412 * Update internal counters after a memory put.
413 */
414 static void
415 mem_putstats(isc_mem_t *ctx, void *ptr, size_t size) {
416 struct stats *stats = stats_bucket(ctx, size);
417 uint_fast32_t s, g;
418
419 UNUSED(ptr);
420
421 s = atomic_fetch_sub_release(&ctx->inuse, size);
422 >>> INSIST(s >= size);
423
424 g = atomic_fetch_sub_release(&stats->gets, 1);
425 INSIST(g >= 1);
426
427 decrement_malloced(ctx, size);
428 }
Failing this assertion seemingly means that there is less tracked memory
in use than the size
of the allocation that just got released.

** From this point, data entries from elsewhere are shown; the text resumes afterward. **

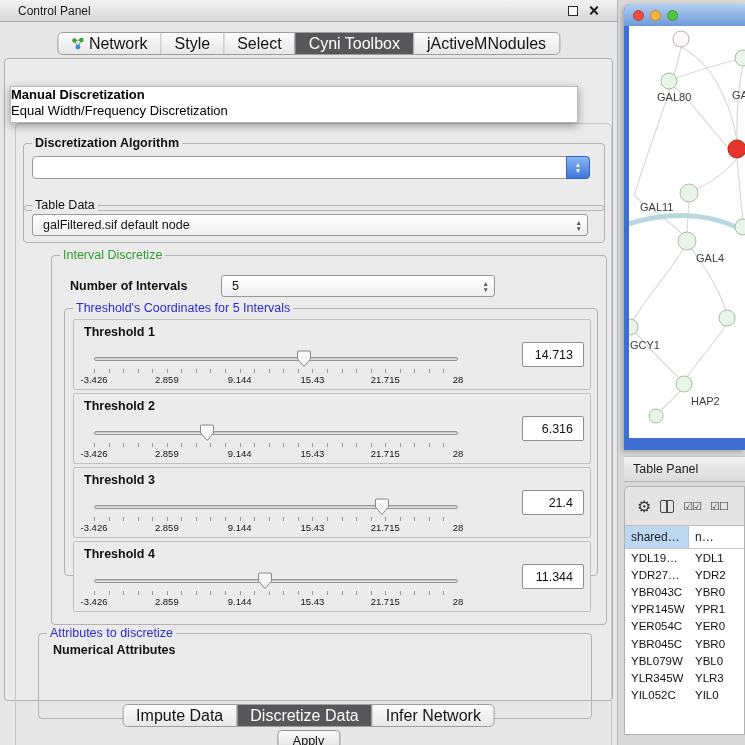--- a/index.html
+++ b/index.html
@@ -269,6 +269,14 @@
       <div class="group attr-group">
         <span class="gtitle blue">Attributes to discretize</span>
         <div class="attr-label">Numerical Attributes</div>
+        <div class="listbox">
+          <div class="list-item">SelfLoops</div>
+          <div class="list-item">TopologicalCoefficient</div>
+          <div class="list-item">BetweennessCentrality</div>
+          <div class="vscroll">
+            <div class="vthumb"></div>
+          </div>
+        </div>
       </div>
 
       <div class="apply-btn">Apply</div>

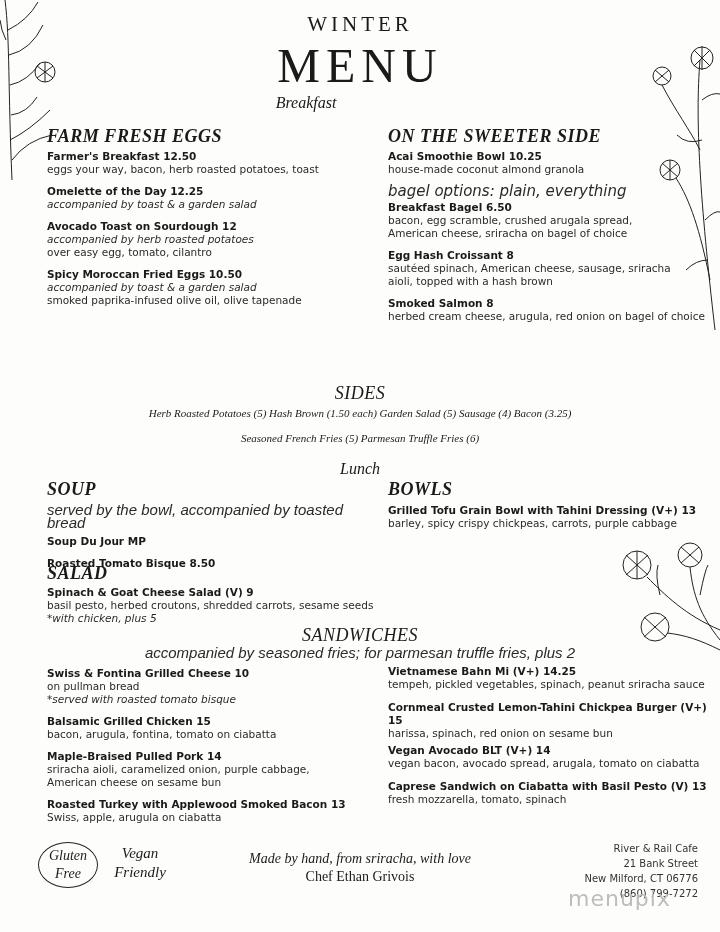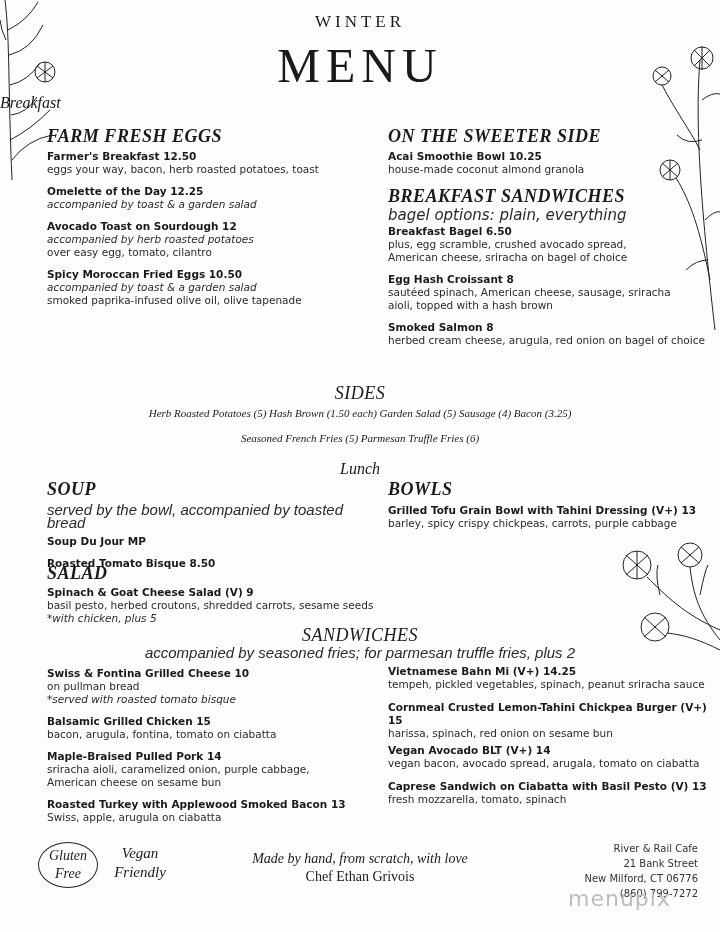--- a/index.html
+++ b/index.html
@@ -10,7 +10,7 @@
     }
     .abs { position:absolute; }
     .serif { font-family:"Liberation Serif", "DejaVu Serif", serif; }
-    .winter { top:12px; left:0; width:720px; text-align:center; font-size:17px; letter-spacing:4px; }
+    .winter { top:12px; left:0; width:720px; text-align:center; font-size:21px; letter-spacing:4px; }
     .menu-title { top:36px; left:0; width:720px; text-align:center; font-size:48px; letter-spacing:6px; line-height:60px; }
     .breakfast { top:94px; left:0; width:612px; font-size:16px; font-style:italic; }
     .sec-title { font-family:"Liberation Serif", serif; font-style:italic; font-size:18px; letter-spacing:0.5px; margin:0; line-height:22px; text-transform:uppercase; }

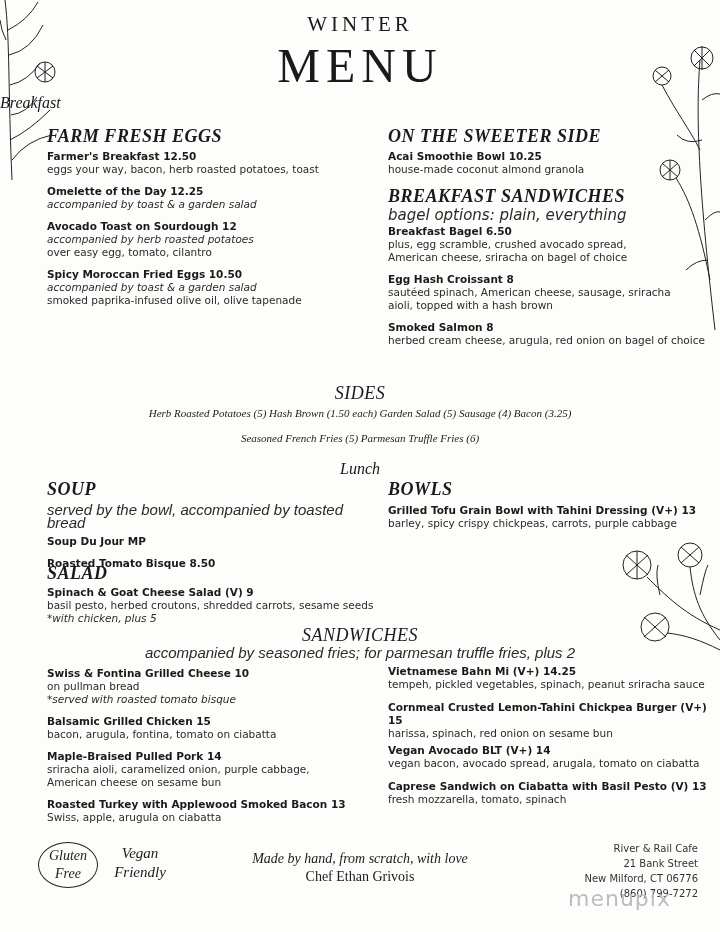--- a/index.html
+++ b/index.html
@@ -12,7 +12,7 @@
     .serif { font-family:"Liberation Serif", "DejaVu Serif", serif; }
     .winter { top:12px; left:0; width:720px; text-align:center; font-size:21px; letter-spacing:4px; }
     .menu-title { top:36px; left:0; width:720px; text-align:center; font-size:48px; letter-spacing:6px; line-height:60px; }
-    .breakfast { top:94px; left:0; width:612px; font-size:16px; font-style:italic; }
+    .breakfast { top:94px; left:0; width:612px; text-align:center; font-size:16px; font-style:italic; }
     .sec-title { font-family:"Liberation Serif", serif; font-style:italic; font-size:18px; letter-spacing:0.5px; margin:0; line-height:22px; text-transform:uppercase; }
     .item { margin-bottom:9px; }
     .item-name { font-weight:bold; font-size:10.5px; line-height:13px; }

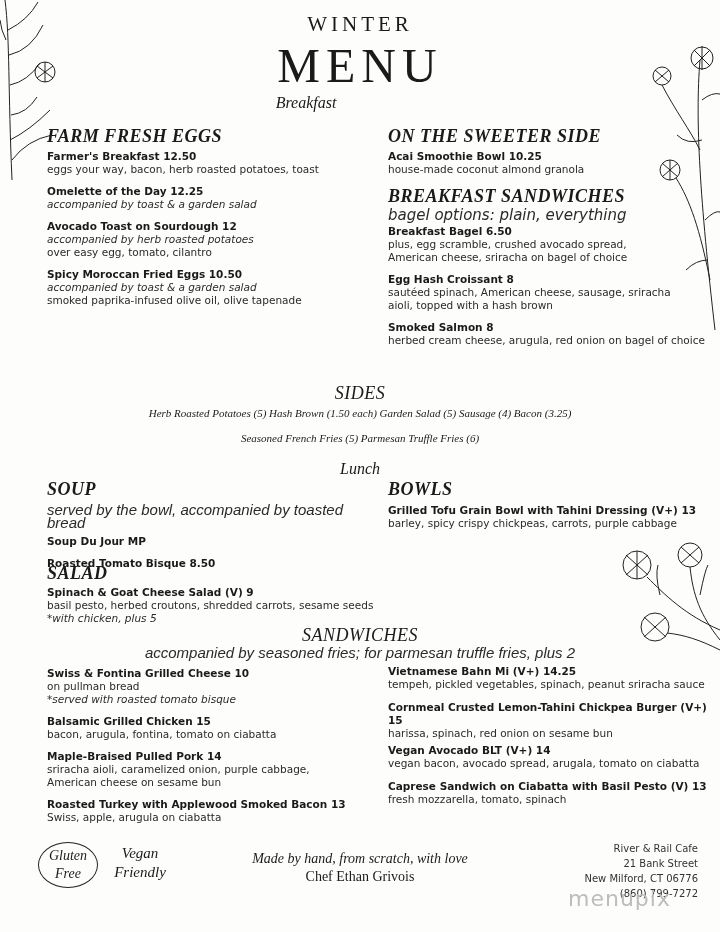--- a/index.html
+++ b/index.html
@@ -114,7 +114,6 @@
     <div class="item-desc">house-made coconut almond granola</div>
   </div>
   <div>
-    <h2 class="sec-title">BREAKFAST SANDWICHES</h2>
     <div class="sub" style="margin:2px 0 3px">bagel options: plain, everything</div>
     <div class="item">
       <div class="item-name">Breakfast Bagel  6.50</div>

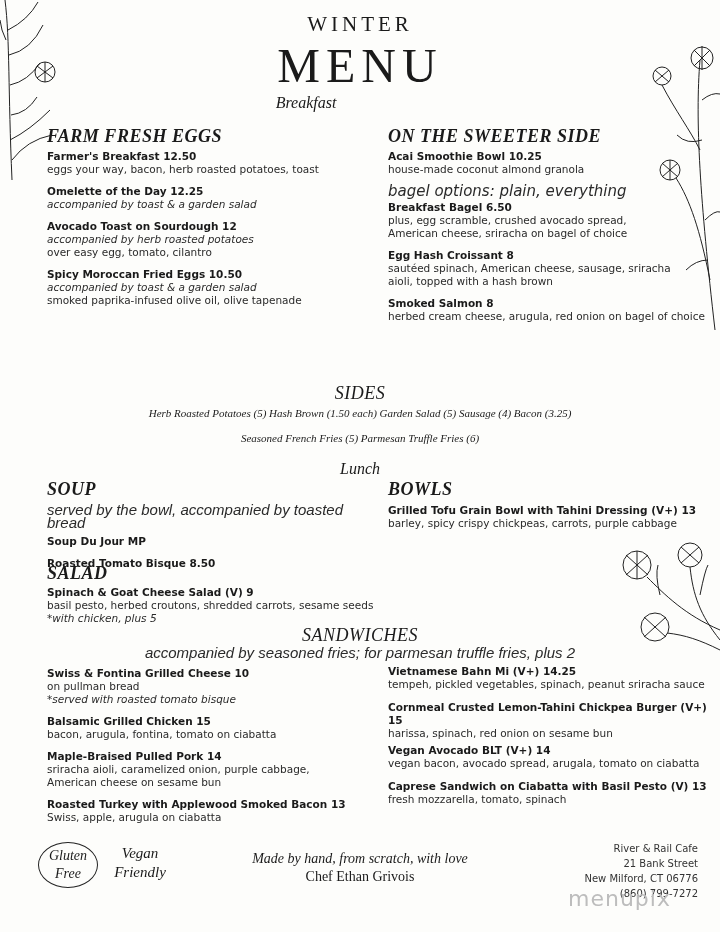--- a/index.html
+++ b/index.html
@@ -117,7 +117,7 @@
     <div class="sub" style="margin:2px 0 3px">bagel options: plain, everything</div>
     <div class="item">
       <div class="item-name">Breakfast Bagel  6.50</div>
-      <div class="item-desc" style="width:260px">plus, egg scramble, crushed avocado spread, American cheese, sriracha on bagel of choice</div>
+      <div class="item-desc" style="width:260px">bacon, egg scramble, crushed arugala spread, American cheese, sriracha on bagel of choice</div>
     </div>
     <div class="item">
       <div class="item-name">Egg Hash Croissant  8</div>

However, knowing that the particular tcp
check that triggers this
crash intentionally allocates a lot of memory, I believe this is a case
of integer truncation:
$ cat test.c
#include <stdio.h>
#include <stdatomic.h>
int main(void) {
atomic_size_t inuse = 1L << 33;
size_t size = 1L << 32;
atomic_uint_fast32_t s;
printf("(before) inuse=%lu\n", atomic_load(&inuse));
printf(" size=%lu\n", size);
s = atomic_fetch_sub(&inuse, size);
printf("(after) inuse=%lu\n", atomic_load(&inuse));
printf(" s=%u\n", s);
return 0;
}
$ gcc -o test -Wall -Wextra -pedantic test.c
$ ./test
(before) inuse=8589934592
size=4294967296
(after) inuse=4294967296
s=0
Since I do not recall seeing this crash before, I assume that
ctx->inuse
in this particular job must have hit a particularly small
value in its lower 32 bits.
I believe this issue has only just been introduced, by !5518 (merged).
AFAICT, all it takes to fix this is to make s
in mem_putstats()
an
atomic_size_t
.
I do not think exploiting this would be easy to control, but I am making this issue confidential for now since a crash is involved.